Eco-Activists Thrive on Distortions
The document’s catalogue of distortions and factual errors are those of the climate-change establishment swallowed whole. There is no scientific consensus on man-made global warming, no consensus on the role of human activity in any of the environmental phenomena cited.
Greenpeace co-founder Patrick Moore abandoned the organization in 1986, highlighting its abandonment of scientific objectivity in favor of political agendas:
By around the mid-1980s, when I left Greenpeace, the public had accepted most of the reasonable things we had been fighting for: stop the bomb, save the whales, stop toxic waste dumping into the earth, water, and air. Some, like myself, realized the job of creating mass awareness of the importance of the environment had been accomplished and it was time to move on from confrontation to sustainable development, seeking solutions. But others seemed bent on lifelong confrontation, ‘up against the man’ ‘smash capitalism’. . . .
In order to remain confrontational as society adopted all the reasonable demands, it was necessary for these anti-establishment lifers to adopt ever more extreme positions, eventually abandoning science and logic altogether in zero-tolerance policies.
That was 30 years ago. Since then, “the ‘green’ movement has not only become more hard line, they have also become irrational and fanatical.”
Climate has fluctuated since the planet formed. Sea levels have been rising for thousands of years with no current increase in the rate. Catastrophic extinctions occurred millions of years before industrialization. Not so long ago in geological time, Arctic islands were covered in sub-tropical forests and no ice covered either pole. Climate temperature has been flat for nearly two decades despite rise in CO2. On it goes.
Enter Jorge Bergolio. Informed objection to the pope’s roster of pending disasters is widely available—but also, at this point, moot. Reducing greenhouse gases has just been deemed a religious obligation. What should concern us now is the ecclesial climate that yielded this extravagant rant.

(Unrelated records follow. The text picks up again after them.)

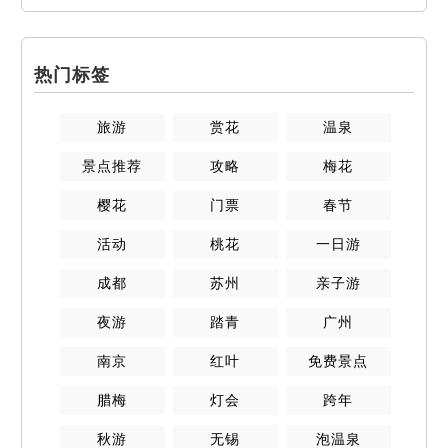
热门标签
旅游
赏花
温泉
景点推荐
攻略
梅花
樱花
门票
春节
活动
桃花
一日游
成都
苏州
亲子游
夜游
踏青
广州
南京
红叶
免费景点
腊梅
灯会
跨年
秋游
无锡
泡温泉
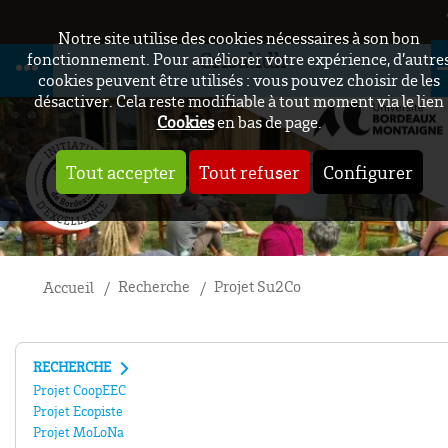
Notre site utilise des cookies nécessaires à son bon
Crisalidh
fonctionnement. Pour améliorer votre expérience, d’autre
cookies peuvent être utilisés : vous pouvez choisir de les
désactiver. Cela reste modifiable à tout moment via le lien
Cookies
en bas de page.
Tout accepter
Tout refuser
Configurer
Recherche
Projet Su2Co
Accueil
RECHERCHE
Projet CoopEEC
Projet Ecopiste
Projet MoLoNa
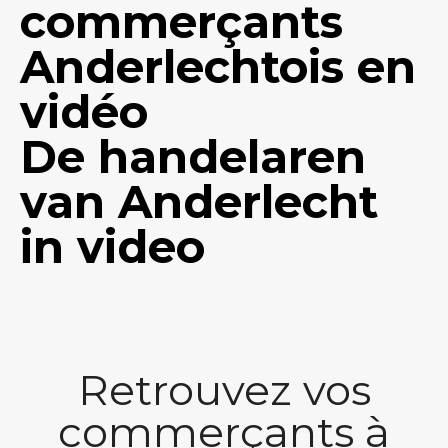
commerçants
Anderlechtois en
vidéo
De handelaren
van Anderlecht
in video
Retrouvez vos
commerçants à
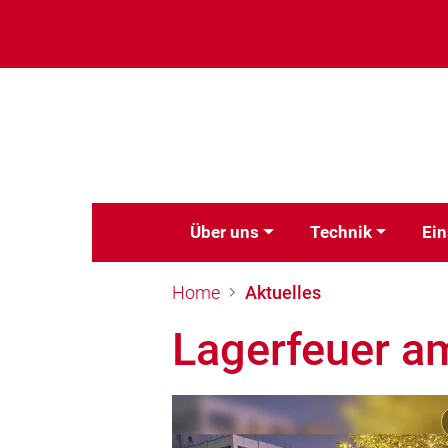
Über uns
Technik
Ein
Home
Aktuelles
Lagerfeuer a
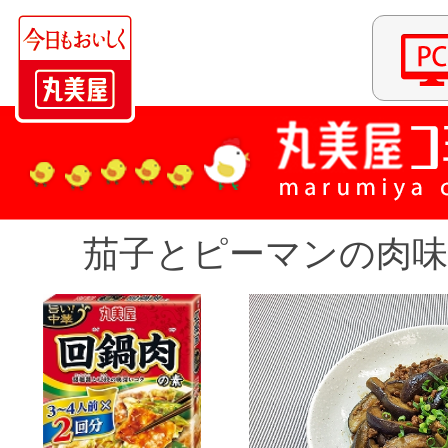
茄子とピーマンの肉味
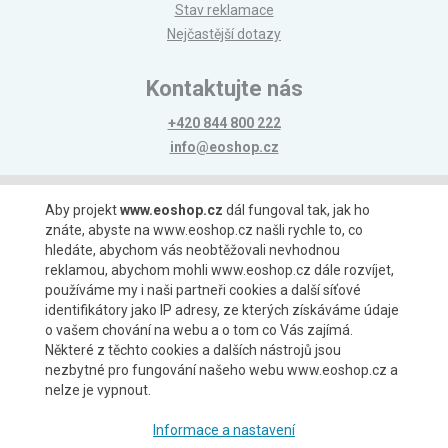
Stav reklamace
Nejčastější dotazy
Kontaktujte nás
+420 844 800 222
info@eoshop.cz
Možnosti platby
Aby projekt
www.eoshop.cz
dál fungoval tak, jak ho
znáte, abyste na www.eoshop.cz našli rychle to, co
hledáte, abychom vás neobtěžovali nevhodnou
reklamou, abychom mohli www.eoshop.cz dále rozvíjet,
používáme my i naši partneři cookies a další síťové
identifikátory jako IP adresy, ze kterých získáváme údaje
Možnosti dopravy
o vašem chování na webu a o tom co Vás zajímá.
Některé z těchto cookies a dalších nástrojů jsou
nezbytné pro fungování našeho webu www.eoshop.cz a
nelze je vypnout.
Partneři
Informace a nastavení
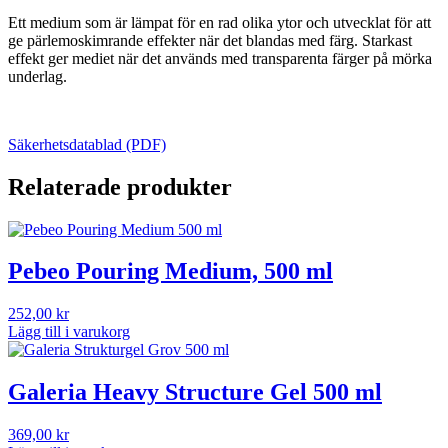
Ett medium som är lämpat för en rad olika ytor och utvecklat för att
ge pärlemoskimrande effekter när det blandas med färg. Starkast
effekt ger mediet när det används med transparenta färger på mörka
underlag.
Säkerhetsdatablad (PDF)
Relaterade produkter
Pebeo Pouring Medium, 500 ml
252,00
kr
Lägg till i varukorg
Galeria Heavy Structure Gel 500 ml
369,00
kr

A Short List of What’s Wrong with ‘Laudato Si’
There is nothing to admire in its assault on market economies, technological progress, and—worse—on rationality itself. Bergolio, whom we know now as Pope Francis, is a limited man. His grasp of economics is straitjacketed by the Peronist culture in which he was raised. “Laudato Si” descends to garish, left-wing boilerplate. The pope is neither a public intellectual, theologian, nor a man of science. Yet he impersonates all three.